Wednesday, April 23 at 12:00pm - A Conversation with Vincent Cianni and Mariette Pathy Allen, Center for Documentary Studies, 1317 W. Pettigrew Street, Durham, N.C. Lunch will be provided.
Thursday, April 24 at 6:00pm - Artist Talk and Presentation, SPECTRE Arts green space, 1004 Morning Glory Ave., Durham, N.C.
Friday, April 25 at 6:00pm - Book Signing and Opening Exhibit, Daylight Project Space, 121 West Margaret Lane, Hillsborough, NC
The series will culminate in a book signing and exhibition of work by the artists to celebrate the release of the artists' monographs TransCuba and Gays in the Military. The book signing and exhibit will take place at the Daylight Project Space on April 25 from 6 to 9pm. Refreshments will be served and the artists will be on hand to sign books and answer questions. More information at www.daylightbooks.org
About the Artists:
Through compelling photographs and interviews made over three years on road trips across the US, Vincent Cianni (born 1952) has created an important historical record of the struggles of gay and lesbian veterans and service members in the US military. As the Human Rights Commission attests, the US military has a long history of civil rights abuses against homosexuals, with harassment and discrimination frequently resulting in lost careers. In many cases, these men and women—highly skilled, well educated, patriotic, courageous and productive—had attained high rank, received numerous medals and held top-level jobs essential to the military. With essays by Alison Nordstrom, Don Bramer and Alan Steinman shedding light on the cultural, personal and political consequences of the ban on homosexuality, this volume tells the stories of men and women who served in silence and oftentimes were penalized and prohibited from receiving the benefits accorded them for serving in the military.

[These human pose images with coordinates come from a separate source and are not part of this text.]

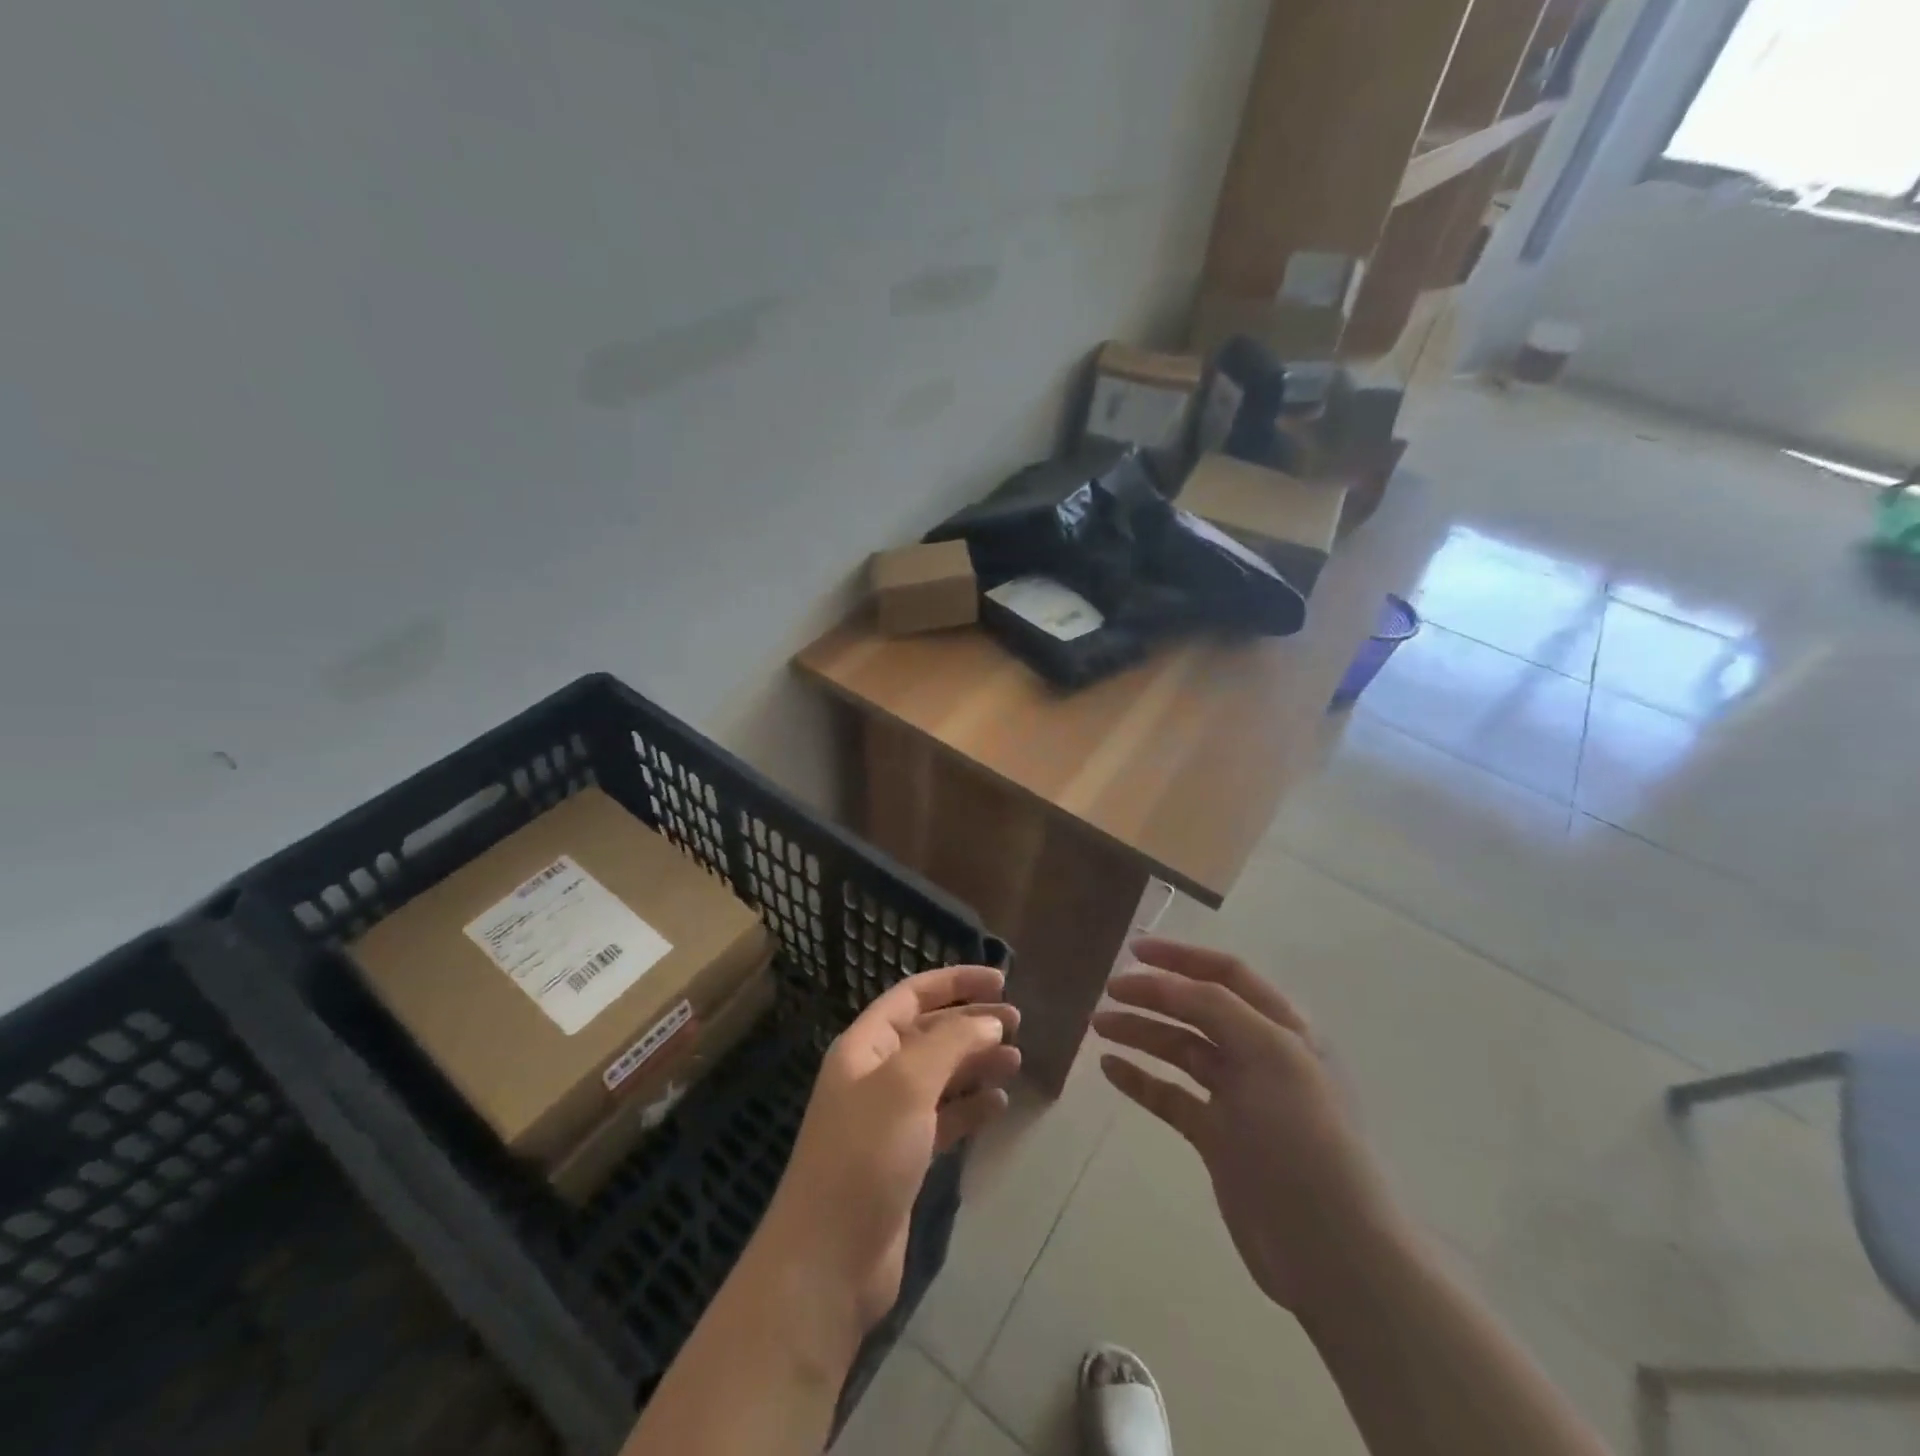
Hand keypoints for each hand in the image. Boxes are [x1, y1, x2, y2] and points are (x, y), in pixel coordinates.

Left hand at [757, 965, 1021, 1333]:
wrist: (828, 1262)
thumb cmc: (864, 1156)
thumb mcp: (906, 1085)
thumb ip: (950, 1044)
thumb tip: (989, 1021)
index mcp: (864, 1047)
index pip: (912, 996)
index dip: (954, 982)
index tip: (1001, 981)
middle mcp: (875, 1076)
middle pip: (929, 1034)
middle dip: (971, 1023)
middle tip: (1018, 1022)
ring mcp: (888, 1119)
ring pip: (940, 1076)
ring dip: (976, 1064)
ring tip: (1016, 1060)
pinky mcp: (904, 1158)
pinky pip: (944, 1118)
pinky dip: (971, 1108)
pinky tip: (998, 1104)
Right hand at [1092, 938, 1406, 1318]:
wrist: (1330, 1249)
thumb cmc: (1304, 1137)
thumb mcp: (1269, 1054)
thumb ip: (1216, 1008)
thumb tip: (1165, 982)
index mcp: (1282, 1028)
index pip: (1227, 975)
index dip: (1182, 957)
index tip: (1134, 950)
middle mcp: (1260, 1055)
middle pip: (1198, 1009)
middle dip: (1154, 995)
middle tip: (1108, 992)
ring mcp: (1238, 1099)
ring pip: (1181, 1050)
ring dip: (1142, 1032)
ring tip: (1099, 1026)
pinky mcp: (1218, 1138)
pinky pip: (1172, 1096)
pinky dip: (1141, 1079)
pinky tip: (1111, 1069)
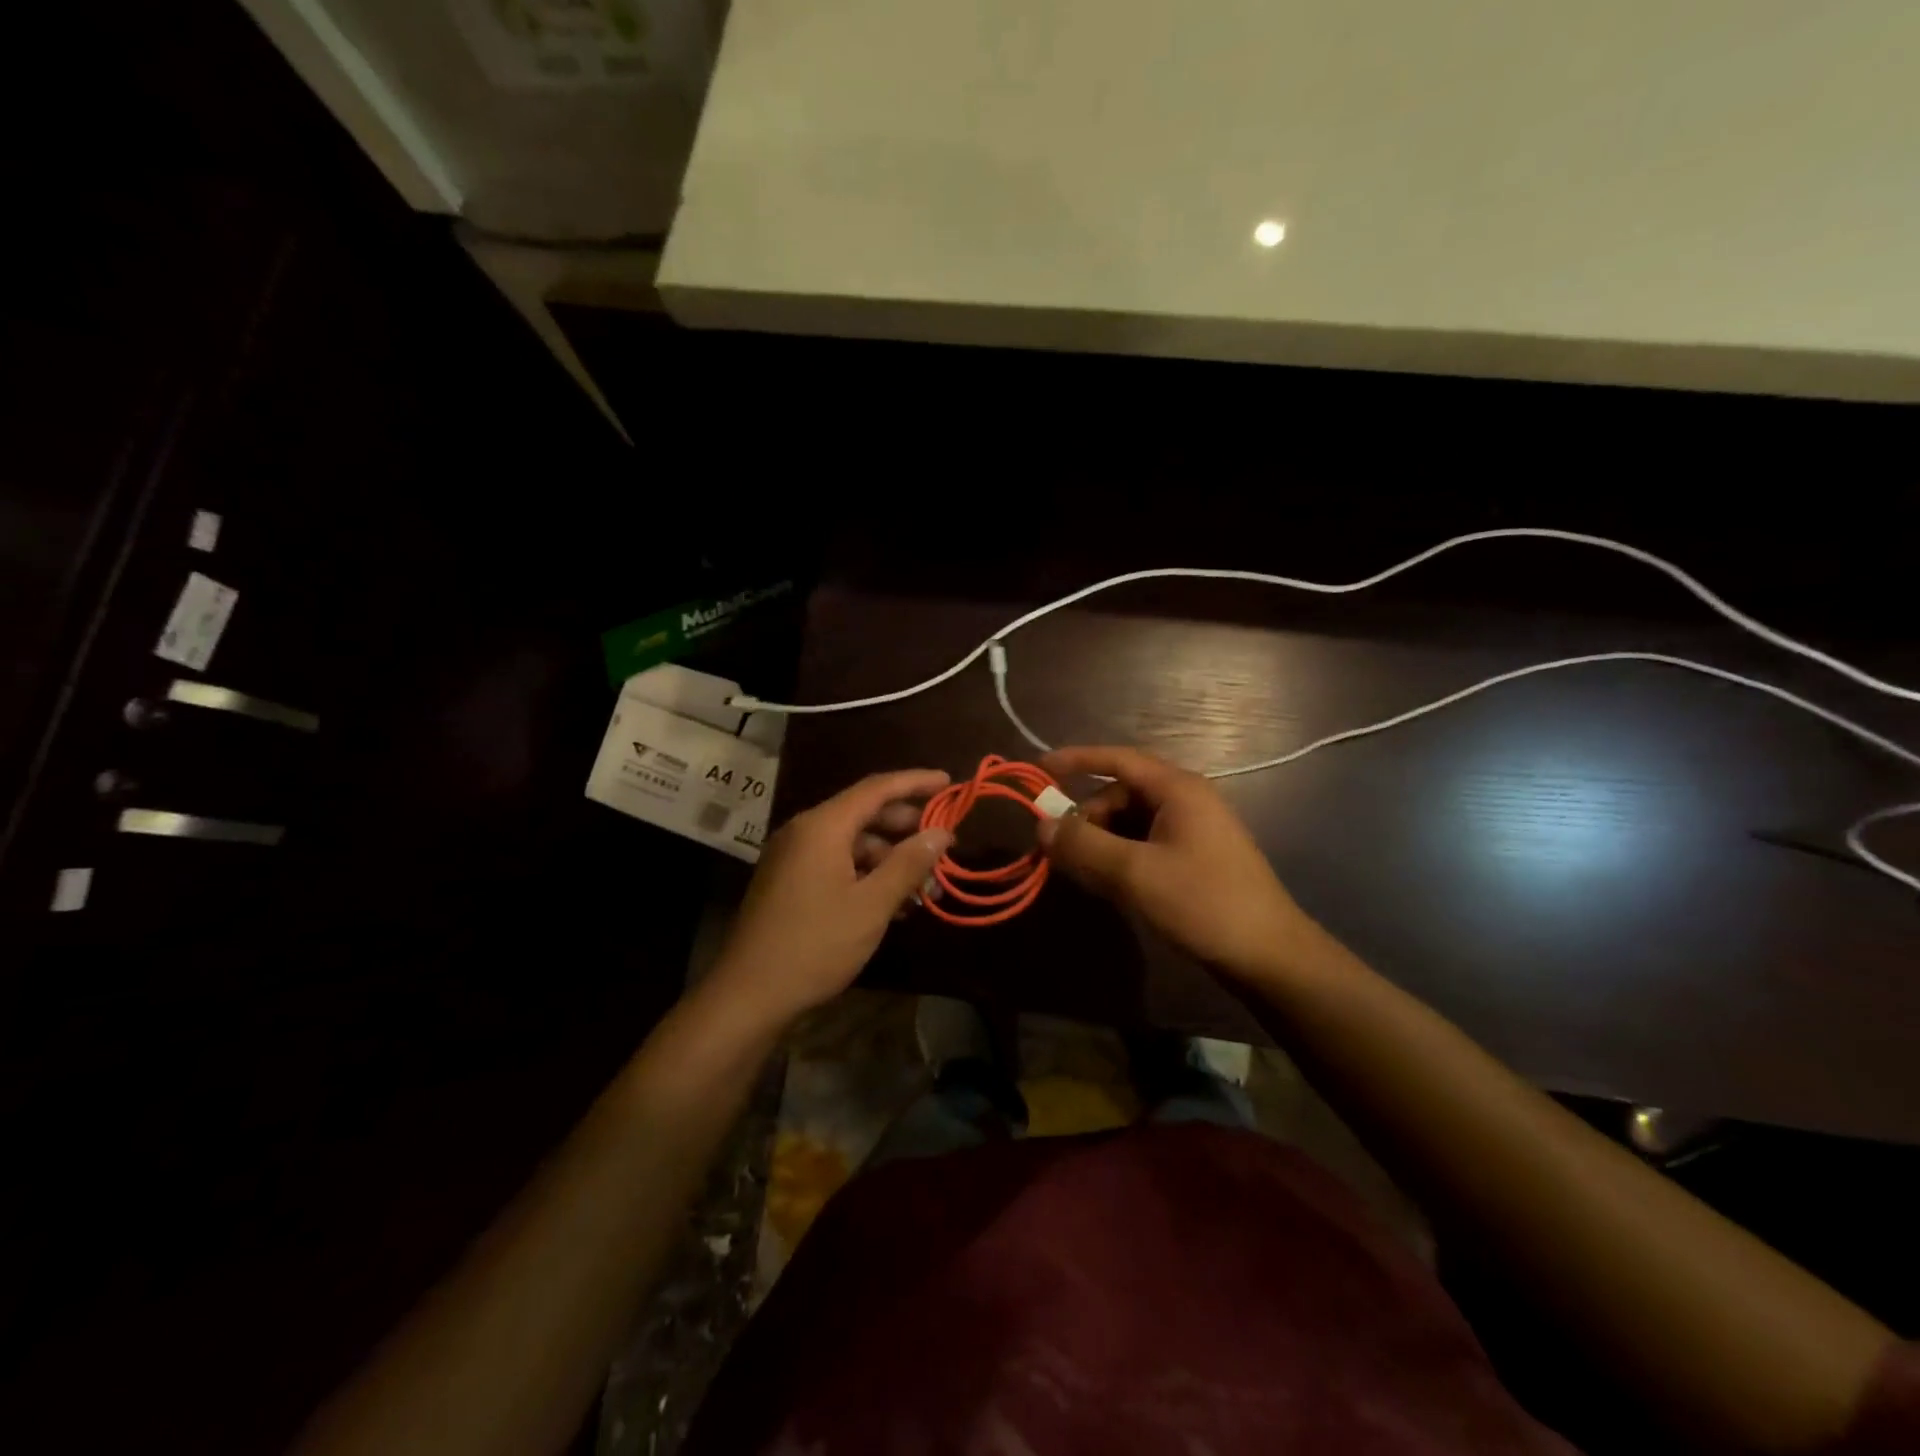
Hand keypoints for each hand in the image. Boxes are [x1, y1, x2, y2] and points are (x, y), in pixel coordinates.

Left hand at [707, 769, 954, 1028]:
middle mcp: (805, 831)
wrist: (749, 994)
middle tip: (943, 842)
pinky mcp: (790, 881)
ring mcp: (794, 856)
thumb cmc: (815, 944)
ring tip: (925, 884)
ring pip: (852, 841)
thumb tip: (941, 833)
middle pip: (864, 812)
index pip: (877, 788)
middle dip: (907, 826)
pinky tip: (894, 900)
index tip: (949, 783)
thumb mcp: (871, 905)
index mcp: (822, 826)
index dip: (916, 782)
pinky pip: (837, 862)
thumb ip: (909, 863)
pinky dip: (867, 872)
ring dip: (890, 857)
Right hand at [1037, 746, 1320, 981]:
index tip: (1038, 769)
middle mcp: (1186, 800)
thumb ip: (1084, 845)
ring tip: (1080, 872)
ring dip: (1101, 841)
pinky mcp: (1193, 858)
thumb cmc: (1203, 903)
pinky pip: (1144, 844)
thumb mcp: (1134, 873)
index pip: (1117, 759)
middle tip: (1057, 849)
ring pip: (1130, 822)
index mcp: (1177, 789)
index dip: (1076, 760)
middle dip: (1086, 817)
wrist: (1269, 956)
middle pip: (1120, 794)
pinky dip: (1119, 856)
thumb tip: (1041, 825)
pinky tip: (1107, 883)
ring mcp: (1192, 830)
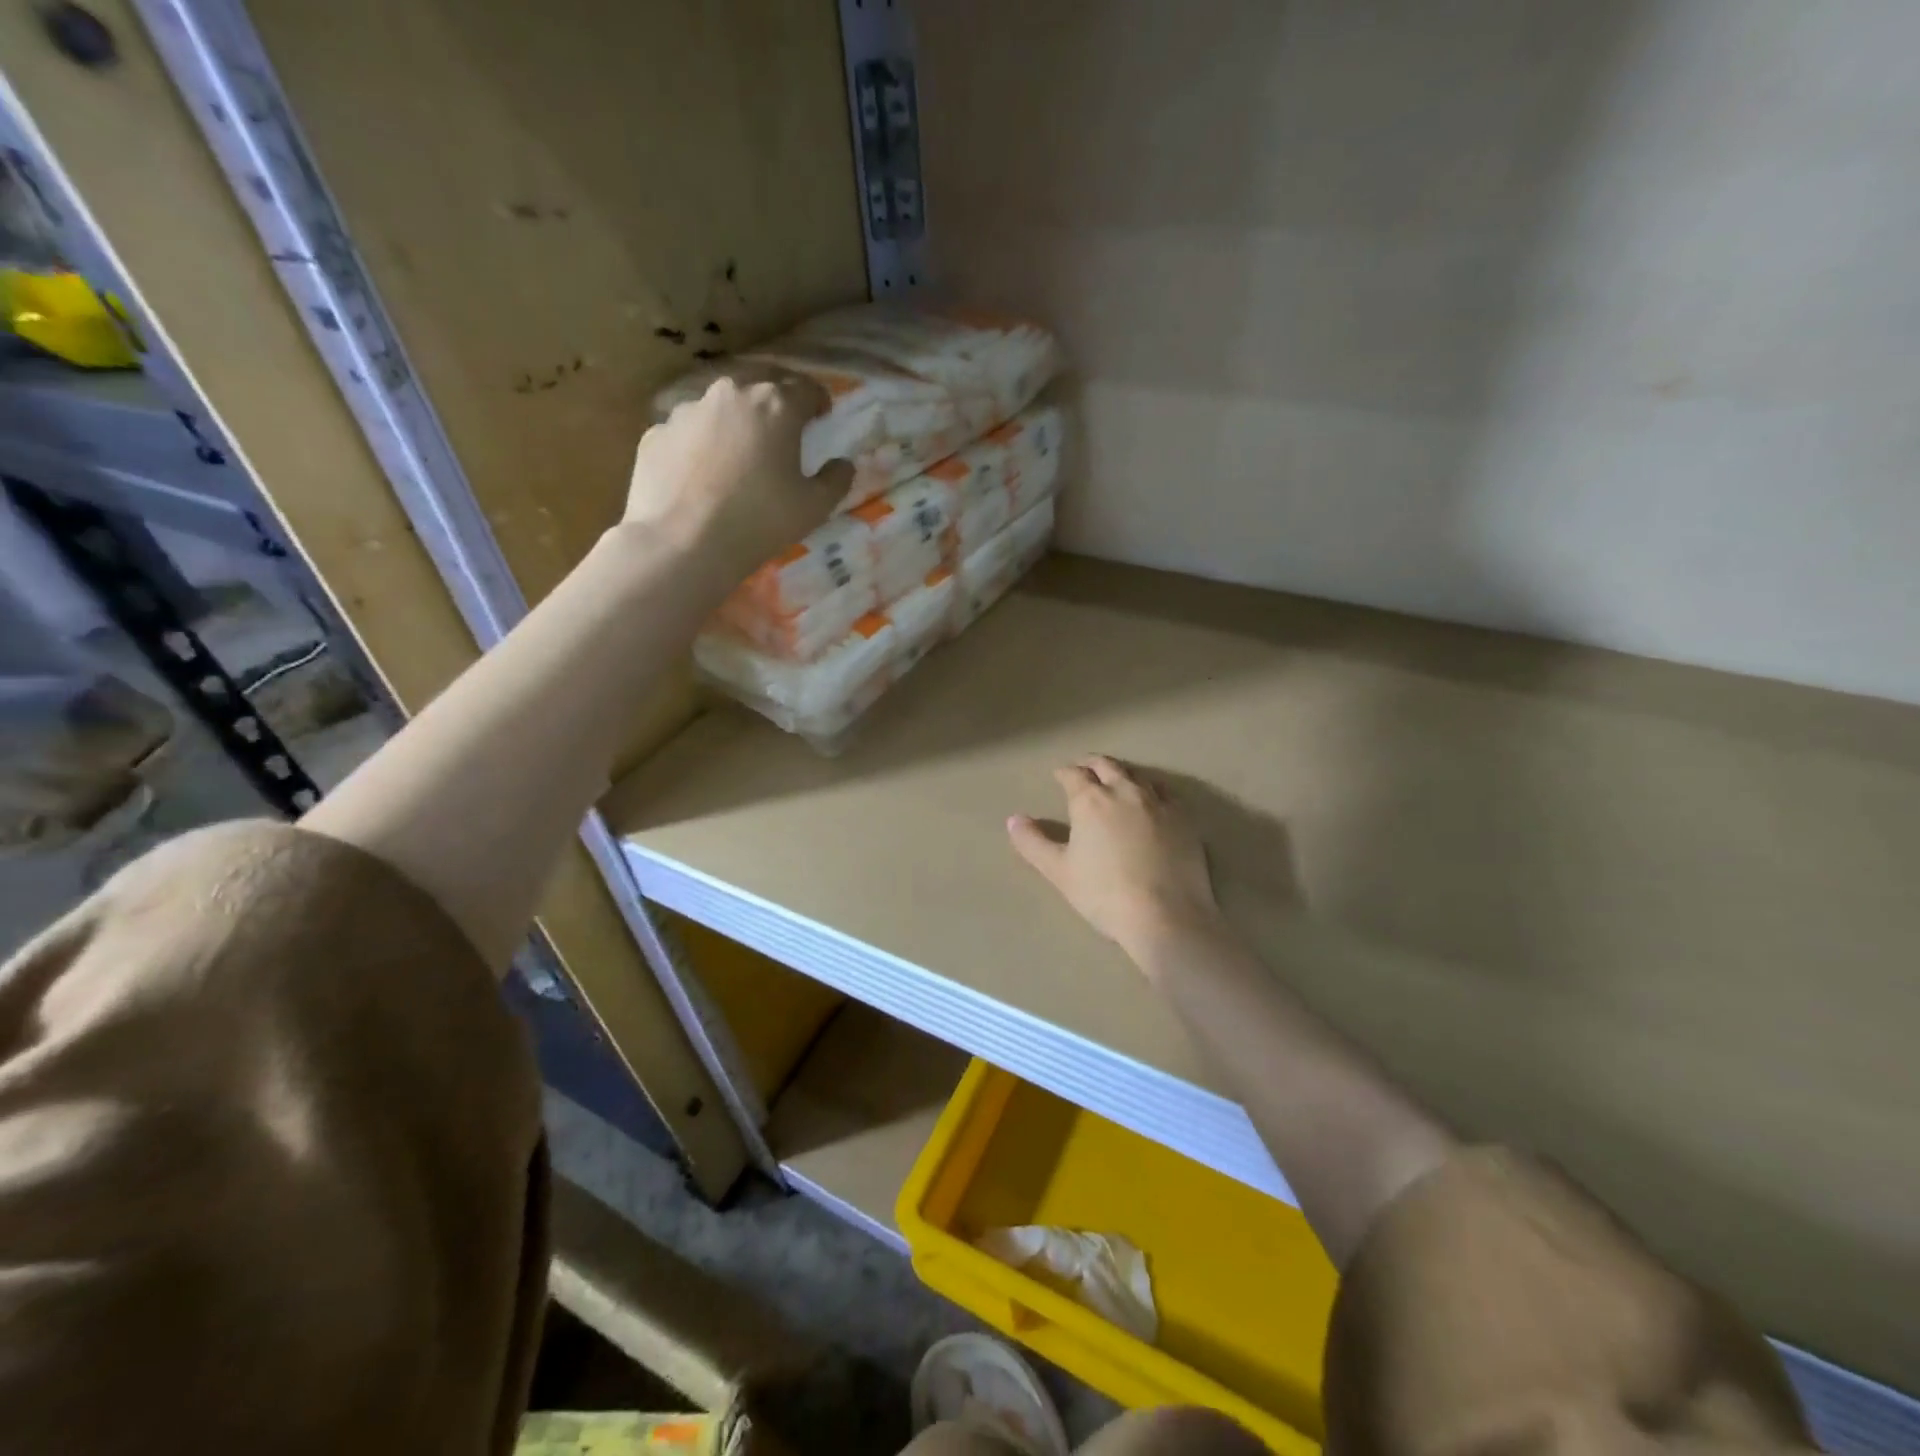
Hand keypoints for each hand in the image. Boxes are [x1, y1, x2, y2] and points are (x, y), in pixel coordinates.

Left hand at [624, 372, 852, 581]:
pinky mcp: (657, 434)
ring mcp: (687, 411)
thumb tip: (844, 464)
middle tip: (782, 424)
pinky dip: (700, 445)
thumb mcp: (814, 508)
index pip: (805, 388)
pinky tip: (702, 475)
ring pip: (719, 406)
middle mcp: (730, 395)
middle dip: (775, 398)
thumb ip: (836, 480)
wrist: (683, 543)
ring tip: (738, 451)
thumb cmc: (760, 521)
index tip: (822, 415)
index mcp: (775, 406)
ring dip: (734, 421)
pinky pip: (687, 433)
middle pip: (759, 383)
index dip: (818, 400)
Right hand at [1008, 755, 1222, 963]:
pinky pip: (1167, 793)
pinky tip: (1153, 799)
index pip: (1073, 775)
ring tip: (1116, 780)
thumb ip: (1033, 843)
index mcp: (1090, 801)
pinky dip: (1153, 790)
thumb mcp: (1059, 871)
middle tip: (1084, 768)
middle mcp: (1124, 792)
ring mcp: (1158, 803)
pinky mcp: (1184, 818)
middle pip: (1107, 766)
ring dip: (1122, 774)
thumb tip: (1013, 819)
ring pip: (1137, 776)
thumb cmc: (1103, 894)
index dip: (1064, 773)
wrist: (1164, 915)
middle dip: (1092, 764)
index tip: (1059, 775)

For more than 30 years, New York based photographer and painter Mariette Pathy Allen has been documenting transgender culture worldwide; in 2004 she won the Lambda Literary Award for her monograph The Gender Frontier. In her new publication, TransCuba, Allen focuses on the transgender community of Cuba, especially its growing visibility and acceptance in a country whose government is transitioning into a more relaxed model of communism under Raúl Castro's presidency. This publication therefore records a cultural watershed within Cuba. In addition to color photographs and interviews by Allen, the book also includes a contribution from Raúl Castro's daughter, Mariela Castro, who is the director of the Cuban National Center for Sex Education in Havana. In 2005, Castro proposed a project, which became law three years later, to allow transgender individuals to receive sex reassignment surgery and change their legal gender.